THE DATA:

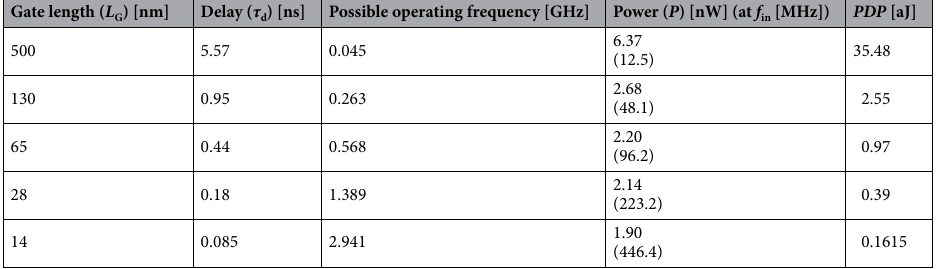
Table 1. Power and delay time according to gate length scaling.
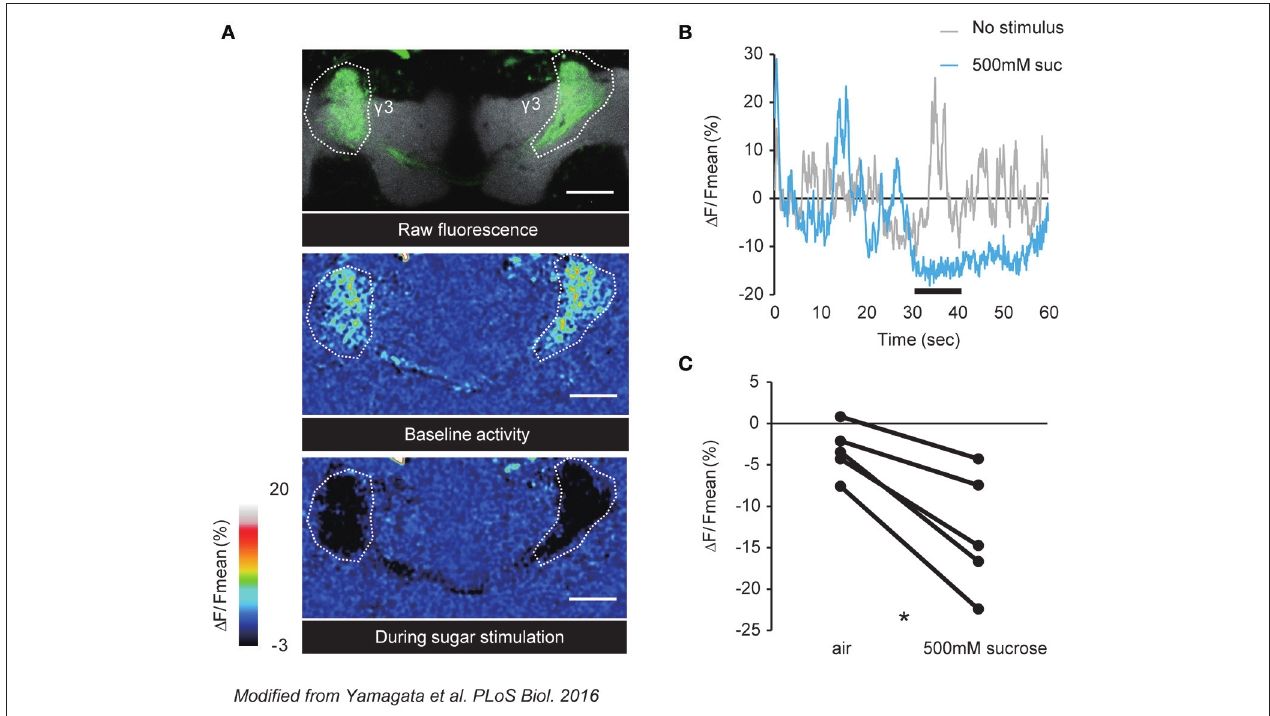
FIGURE 2 | Sucrose reward suppresses the spontaneous activity of PAM- γ 3. (A) Representative images of raw fluorescence of GCaMP expressed in the PAM- γ 3 DANs (top), baseline activity (middle), and calcium responses to sucrose stimulation (bottom). (B) Time course of the fluorescence signal. The black bar represents the sucrose presentation. Spontaneous DAN activity is suppressed by the sucrose presentation. (C) Average calcium responses to sucrose presentation. Sucrose intake significantly reduces the activity level of PAM- γ 3. Modified from Yamagata et al.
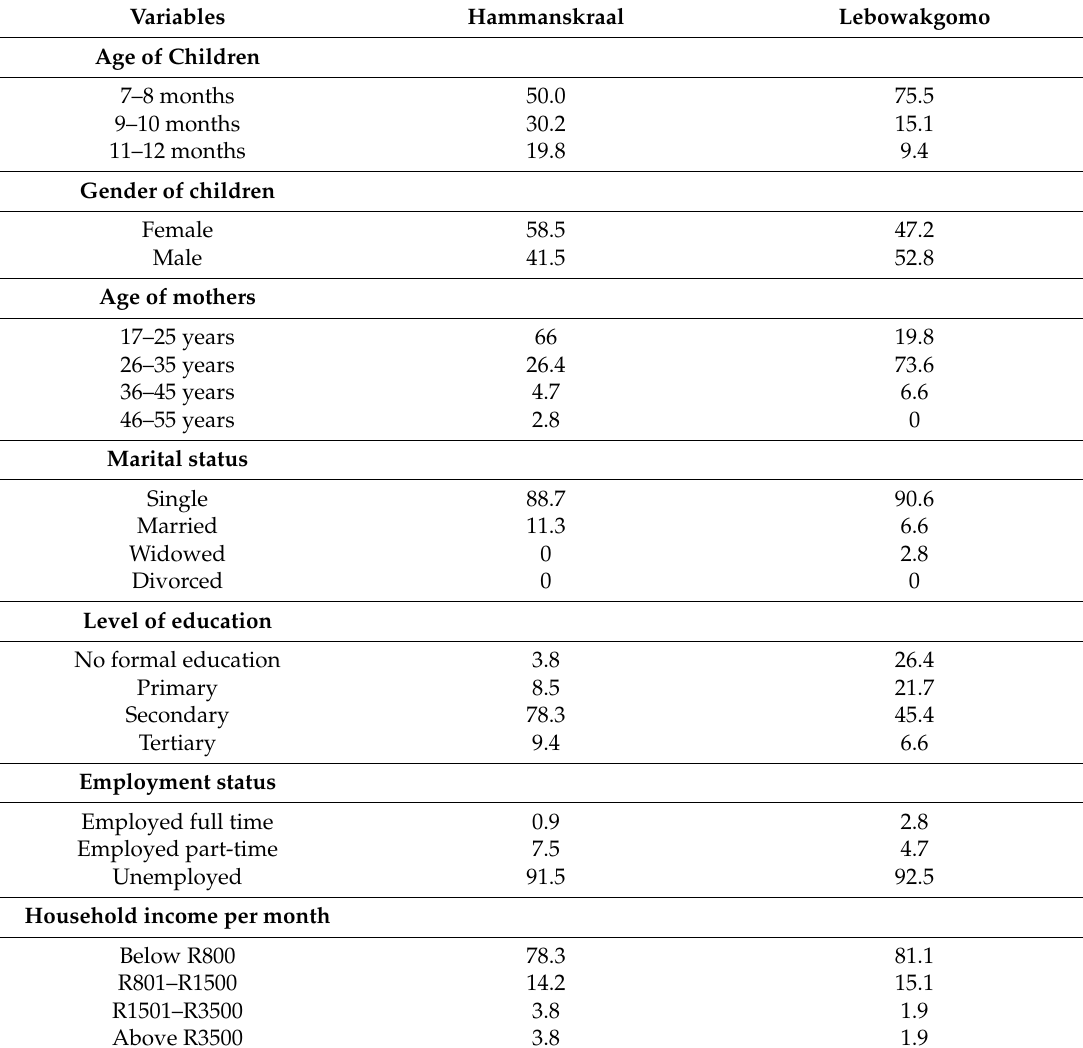
Table 1. Demographic profile of mothers and their children in Hammanskraal (Gauteng) and Lebowakgomo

TO DO: Repeat the data above exactly, but not the pictures.

PROBLEM SOLUTION:
Table 1. Power and delay time according to gate length scaling.
FIGURE 2 | Sucrose reward suppresses the spontaneous activity of PAM- γ 3. (A) Representative images of raw fluorescence of GCaMP expressed in the PAM- γ 3 DANs (top), baseline activity (middle), and calcium responses to sucrose stimulation (bottom). (B) Time course of the fluorescence signal. The black bar represents the sucrose presentation. Spontaneous DAN activity is suppressed by the sucrose presentation. (C) Average calcium responses to sucrose presentation. Sucrose intake significantly reduces the activity level of PAM- γ 3. Modified from Yamagata et al.
Table 1. Demographic profile of mothers and their children in Hammanskraal (Gauteng) and Lebowakgomo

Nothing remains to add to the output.